• AVAILABLE RECORDS:

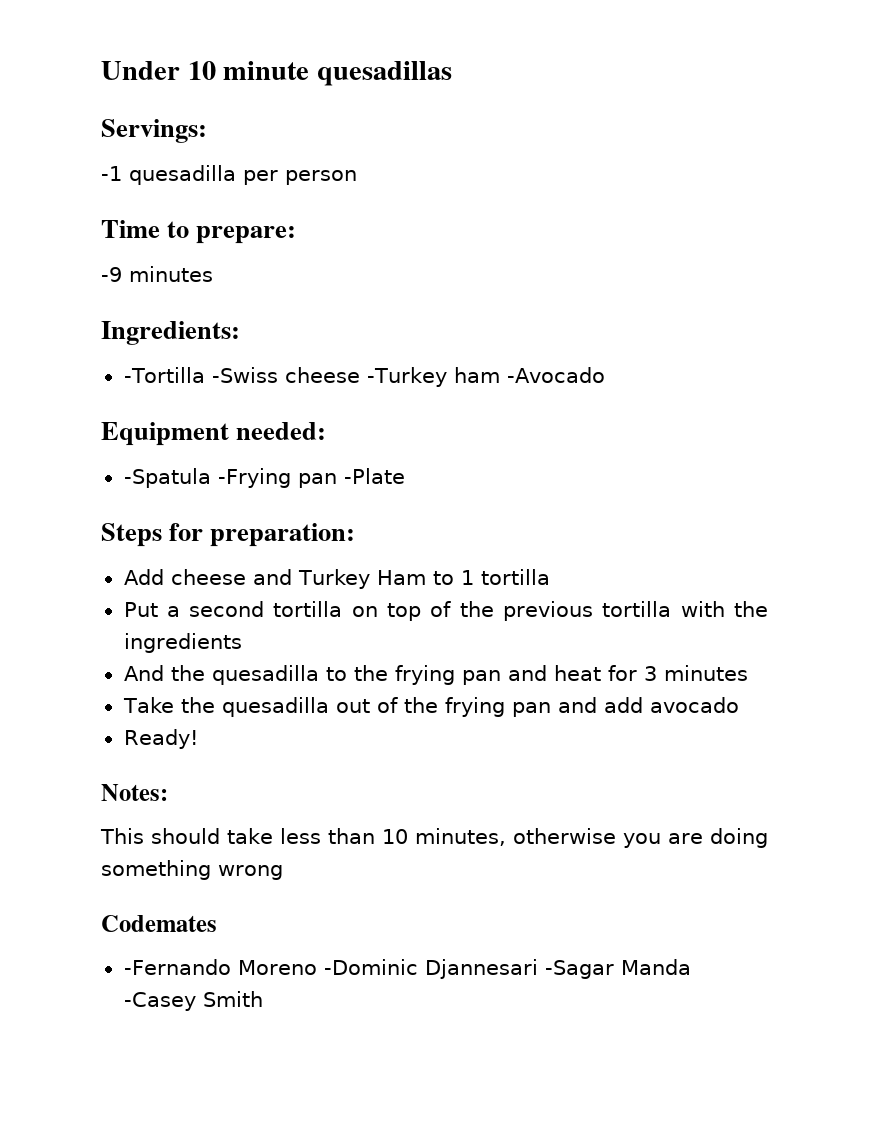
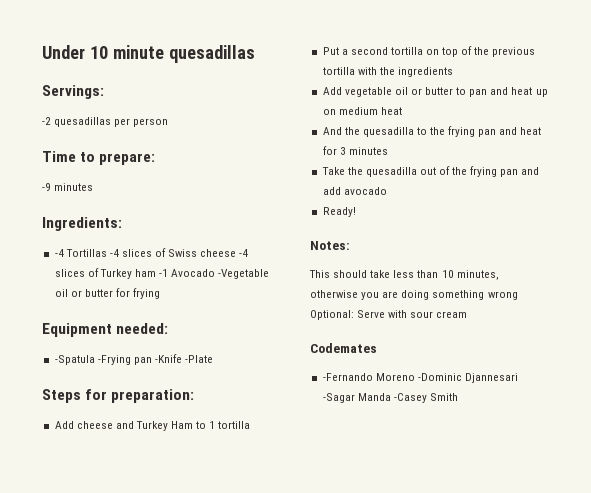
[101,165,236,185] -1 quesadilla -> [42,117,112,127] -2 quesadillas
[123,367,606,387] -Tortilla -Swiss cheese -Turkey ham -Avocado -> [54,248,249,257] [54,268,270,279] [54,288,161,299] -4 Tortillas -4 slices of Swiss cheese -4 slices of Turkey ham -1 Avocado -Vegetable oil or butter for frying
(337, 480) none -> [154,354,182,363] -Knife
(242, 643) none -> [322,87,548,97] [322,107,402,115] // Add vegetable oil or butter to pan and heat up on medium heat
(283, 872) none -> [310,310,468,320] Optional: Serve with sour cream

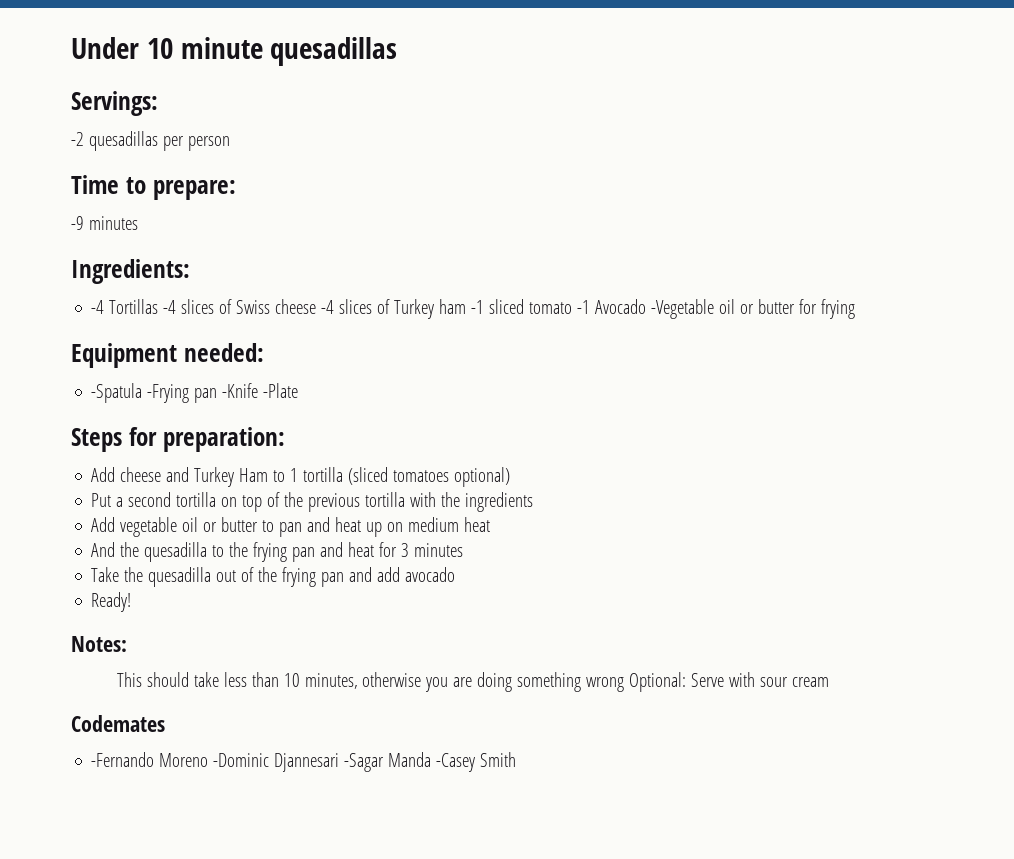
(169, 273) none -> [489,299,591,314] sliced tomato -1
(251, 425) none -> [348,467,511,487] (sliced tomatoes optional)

• WHAT THE TASK REQUIRES: Reproduce, exactly and without pictures, the lines above from the one containing "(283, 872) none" through the last line of the material, both ends included, and nothing more.

• ANSWER BELOW:
(283, 872) none -> [310,310,468,320] Optional: Serve with sour cream

(169, 273) none -> [489,299,591,314] sliced tomato -1
(251, 425) none -> [348,467,511,487] (sliced tomatoes optional)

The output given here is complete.